Upon recovering, Negre studied graphic design at the Elisava School of Design in Barcelona, and attended the GrisArt School of Photography before coming to Art Center. After graduating with a Photography/Fine Art degree in 1995, Negre returned to Barcelona to freelance as a commercial photographer. She also created a production company that specializes in television commercials.

Having established herself commercially, Negre has recently rededicated herself to the pursuit of fine art photography. Traveling in different countries, she uses a variety of techniques and styles to communicate a warm and intimate vision of the people and places she encounters.

She continues to draw upon the technical, aesthetic and humanistic lessons she learned during her four years at Art Center, which she calls “the best years of my life.”

Art Center: When did you realize you were destined to have a creative life?
Myriam Negre:
When I was six years old, my father gave me his Nikon. He loved photography, and he had fun teaching me how to take pictures.

But the big moment came when I was 12 and developed leukemia. That made me realize I couldn't waste time in life, that I had to do what I felt from the heart. Because I loved photography since I was very young, I knew that's what I was going to do.

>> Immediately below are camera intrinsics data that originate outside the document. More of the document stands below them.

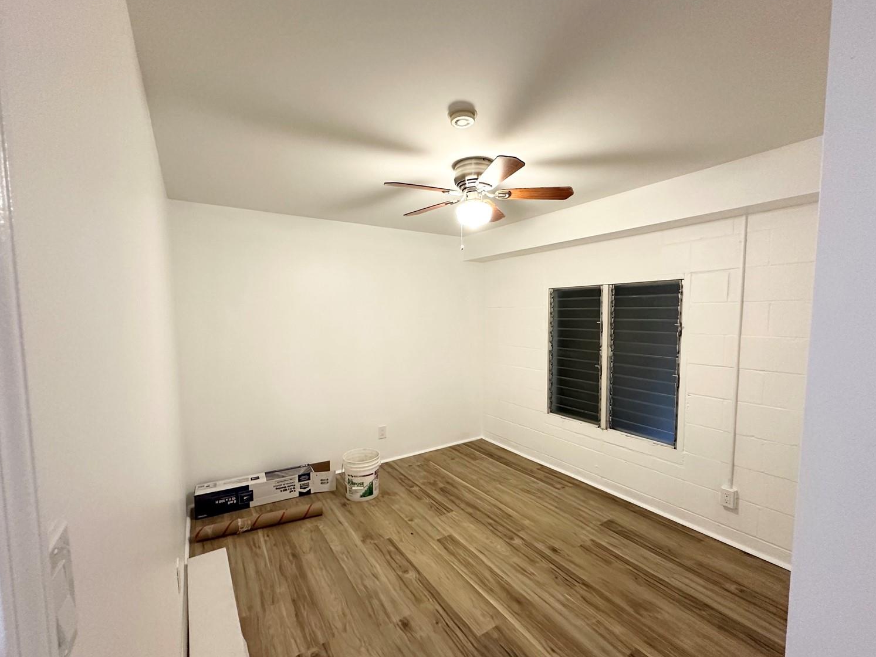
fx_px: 380
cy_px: 343
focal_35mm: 15
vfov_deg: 81.7
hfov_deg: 98.2
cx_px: 432
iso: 400
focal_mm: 2.22
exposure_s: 1/60
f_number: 2.2
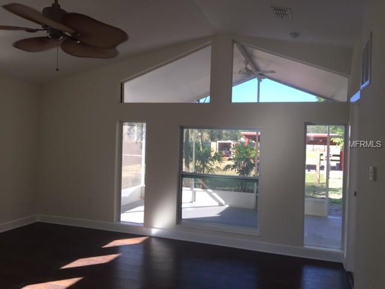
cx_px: 192
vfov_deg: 48.2
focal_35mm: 29
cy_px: 144
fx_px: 323
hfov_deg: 61.7
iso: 32
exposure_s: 1/120
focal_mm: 4.15
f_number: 2.2
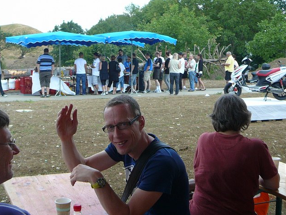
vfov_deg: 26.0
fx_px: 463
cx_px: 135
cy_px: 138
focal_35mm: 56
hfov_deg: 34.3
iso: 80
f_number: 2.8
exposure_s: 1/250
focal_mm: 5.2
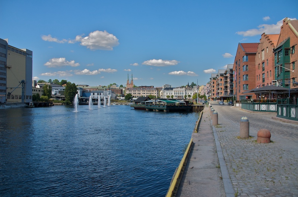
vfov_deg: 47.7
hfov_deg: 67.5
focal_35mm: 27
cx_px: 149
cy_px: 98
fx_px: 223
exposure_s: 1/320
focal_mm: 18
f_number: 9
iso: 200
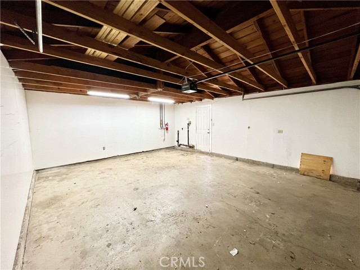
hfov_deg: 106.2
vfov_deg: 89.9
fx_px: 135
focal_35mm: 13
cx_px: 180
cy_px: 135
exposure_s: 1/120
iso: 200
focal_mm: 1.57
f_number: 1.8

AC: Has your career turned out the way you expected once you entered that world?
It was what I expected in the sense that I became confident in my technical skills, and knew that I could do any job given to me. The only thing is that, in Barcelona as in Europe, Art Center wasn't as well known as it is in the United States. So the name of the College only carried weight once they saw that my work was technically really good.

But Art Center allowed me to pursue what I wanted, which was to make a living out of photography. That was important for me because I didn't want to do something else and shoot in my spare time. Now that I've had a [commercial] career in photography, it's my personal work that really keeps me going.

AC: As someone who has lived in two different cultures, how do you see the issue of a global marketplace and the need to speak to different people?
Most of my commercial work is for Spain. But with anything that I do, whether it's commercial or personal, I try to communicate with as many people as I can. Even if the work is going to be only for Spain, I really don't care because many tourists come and they see magazines and pictures. I think it's important to learn from other cultures.

Living in the United States was beautiful because it opens your mind and you see that not everyone lives the way you do. What you think is right, maybe it's not so right for them. Here in Spain, I have a lot of friends from South America, and that is very enriching. They have a different way of feeling and of seeing things, and it's beautiful to learn from that.

AC: Do you feel that your work has its own cultural perspective?
I hope it's universal and open to everyone. We are all people. We all have the same feelings. We all want love. We all want to feel good. We all want to see things that touch us in some way. That's universal. It doesn't really have to do with being from one place or another.